§ **Exercise objective**
Reproduce every line of the records below exactly, with no changes.

§ **Provided data**
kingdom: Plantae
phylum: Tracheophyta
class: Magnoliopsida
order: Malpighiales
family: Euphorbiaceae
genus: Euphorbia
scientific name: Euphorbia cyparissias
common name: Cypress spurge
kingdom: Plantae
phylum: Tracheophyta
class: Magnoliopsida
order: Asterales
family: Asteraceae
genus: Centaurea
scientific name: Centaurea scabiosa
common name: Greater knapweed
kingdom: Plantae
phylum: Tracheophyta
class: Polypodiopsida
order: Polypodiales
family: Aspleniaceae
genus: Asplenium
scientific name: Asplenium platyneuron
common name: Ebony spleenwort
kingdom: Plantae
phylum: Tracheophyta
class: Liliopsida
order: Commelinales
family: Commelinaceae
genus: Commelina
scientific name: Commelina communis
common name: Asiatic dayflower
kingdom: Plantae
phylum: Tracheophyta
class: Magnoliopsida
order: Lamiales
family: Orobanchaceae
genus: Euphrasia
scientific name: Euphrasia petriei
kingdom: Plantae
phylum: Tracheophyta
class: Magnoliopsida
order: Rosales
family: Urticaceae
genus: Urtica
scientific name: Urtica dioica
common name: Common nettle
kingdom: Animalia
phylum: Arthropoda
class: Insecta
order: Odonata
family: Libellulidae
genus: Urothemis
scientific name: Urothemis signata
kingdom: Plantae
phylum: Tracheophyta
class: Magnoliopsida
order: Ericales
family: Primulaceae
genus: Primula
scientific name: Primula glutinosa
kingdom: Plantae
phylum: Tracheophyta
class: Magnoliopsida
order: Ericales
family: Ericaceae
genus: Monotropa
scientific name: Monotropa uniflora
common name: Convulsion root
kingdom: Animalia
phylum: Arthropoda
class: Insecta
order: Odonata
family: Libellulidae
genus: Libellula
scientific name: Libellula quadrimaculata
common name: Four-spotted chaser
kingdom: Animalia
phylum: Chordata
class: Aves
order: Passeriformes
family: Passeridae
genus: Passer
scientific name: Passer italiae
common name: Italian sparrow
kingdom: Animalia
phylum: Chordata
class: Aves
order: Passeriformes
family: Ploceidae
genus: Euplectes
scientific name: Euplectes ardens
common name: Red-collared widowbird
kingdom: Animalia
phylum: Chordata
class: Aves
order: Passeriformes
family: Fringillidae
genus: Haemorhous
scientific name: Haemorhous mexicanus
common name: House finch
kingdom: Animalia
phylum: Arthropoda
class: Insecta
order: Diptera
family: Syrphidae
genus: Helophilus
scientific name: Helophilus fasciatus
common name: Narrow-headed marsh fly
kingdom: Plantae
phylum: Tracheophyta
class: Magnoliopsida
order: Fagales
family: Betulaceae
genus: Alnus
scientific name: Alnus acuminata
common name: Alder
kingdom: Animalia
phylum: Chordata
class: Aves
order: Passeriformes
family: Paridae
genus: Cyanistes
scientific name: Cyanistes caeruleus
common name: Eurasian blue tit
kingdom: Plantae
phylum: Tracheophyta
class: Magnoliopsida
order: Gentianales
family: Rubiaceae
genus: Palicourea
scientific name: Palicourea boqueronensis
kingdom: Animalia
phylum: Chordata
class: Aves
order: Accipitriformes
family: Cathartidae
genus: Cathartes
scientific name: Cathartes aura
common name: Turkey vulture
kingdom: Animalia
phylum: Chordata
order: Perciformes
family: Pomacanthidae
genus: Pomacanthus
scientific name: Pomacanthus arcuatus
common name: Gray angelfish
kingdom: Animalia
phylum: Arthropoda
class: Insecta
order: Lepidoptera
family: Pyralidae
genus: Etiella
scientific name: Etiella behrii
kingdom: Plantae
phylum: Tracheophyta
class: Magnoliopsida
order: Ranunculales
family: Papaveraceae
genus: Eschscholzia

§ **Solution to the problem**
kingdom: Plantae
phylum: Tracheophyta
class: Magnoliopsida
order: Malpighiales
family: Euphorbiaceae
genus: Euphorbia
scientific name: Euphorbia cyparissias
common name: Cypress spurge
kingdom: Plantae
phylum: Tracheophyta
class: Magnoliopsida
order: Asterales
family: Asteraceae
genus: Centaurea
scientific name: Centaurea scabiosa
common name: Greater knapweed
kingdom: Plantae
phylum: Tracheophyta
class: Polypodiopsida
order: Polypodiales
family: Aspleniaceae
genus: Asplenium
scientific name: Asplenium platyneuron
common name: Ebony spleenwort
kingdom: Plantae
phylum: Tracheophyta
class: Liliopsida
order: Commelinales
family: Commelinaceae
genus: Commelina
scientific name: Commelina communis
common name: Asiatic dayflower
kingdom: Plantae
phylum: Tracheophyta
class: Magnoliopsida
order: Lamiales
family: Orobanchaceae
genus: Euphrasia
scientific name: Euphrasia petriei
kingdom: Plantae
phylum: Tracheophyta
class: Magnoliopsida
order: Rosales
family: Urticaceae
genus: Urtica
scientific name: Urtica dioica
common name: Common nettle
kingdom: Animalia
phylum: Arthropoda
class: Insecta
order: Odonata
family: Libellulidae
genus: Urothemis
scientific name: Urothemis signata
kingdom: Plantae
phylum: Tracheophyta
class: Magnoliopsida
order: Ericales
family: Primulaceae
genus: Primula
scientific name: Primula glutinosa
kingdom: Plantae
phylum: Tracheophyta
class: Magnoliopsida
order: Ericales
family: Ericaceae
genus: Monotropa
scientific name: Monotropa uniflora
common name: Convulsion root
kingdom: Animalia
phylum: Arthropoda
class: Insecta
order: Odonata
family: Libellulidae
genus: Libellula
scientific name: Libellula quadrimaculata
common name: Four-spotted chaser
kingdom: Animalia
phylum: Chordata
class: Aves
order: Passeriformes
family: Passeridae
genus: Passer
scientific name: Passer italiae
common name: Italian sparrow
kingdom: Animalia
phylum: Chordata
class: Aves
order: Passeriformes
family: Ploceidae
genus: Euplectes
scientific name: Euplectes ardens
common name: Red-collared widowbird
kingdom: Animalia
phylum: Chordata
class: Aves
order: Passeriformes
family: Fringillidae
genus: Haemorhous
scientific name: Haemorhous mexicanus
common name: House finch
kingdom: Animalia
phylum: Arthropoda
class: Insecta
order: Diptera
family: Syrphidae
genus: Helophilus
scientific name: Helophilus fasciatus
common name: Narrow-headed marsh fly
kingdom: Plantae
phylum: Tracheophyta
class: Magnoliopsida
order: Fagales
family: Betulaceae
genus: Alnus
scientific name: Alnus acuminata
common name: Alder
kingdom: Animalia
phylum: Chordata
class: Aves
order: Passeriformes
family: Paridae
genus: Cyanistes
scientific name: Cyanistes caeruleus
common name: Eurasian blue tit
kingdom: Plantae
phylum: Tracheophyta
class: Magnoliopsida
order: Gentianales
family: Rubiaceae
genus: Palicourea
scientific name: Palicourea boqueronensis
kingdom: Animalia
phylum: Chordata
class: Aves
order: Accipitriformes
family: Cathartidae
genus: Cathartes
scientific name: Cathartes aura
common name: Turkey vulture
kingdom: Animalia
phylum: Chordata
order: Perciformes
family: Pomacanthidae
genus: Pomacanthus
scientific name: Pomacanthus arcuatus
common name: Gray angelfish
kingdom: Animalia
phylum: Arthropoda
class: Insecta
order: Lepidoptera
family: Pyralidae
genus: Etiella
scientific name: Etiella behrii
kingdom: Plantae
phylum: Tracheophyta
class: Magnoliopsida
order: Ranunculales
family: Papaveraceae
genus: Eschscholzia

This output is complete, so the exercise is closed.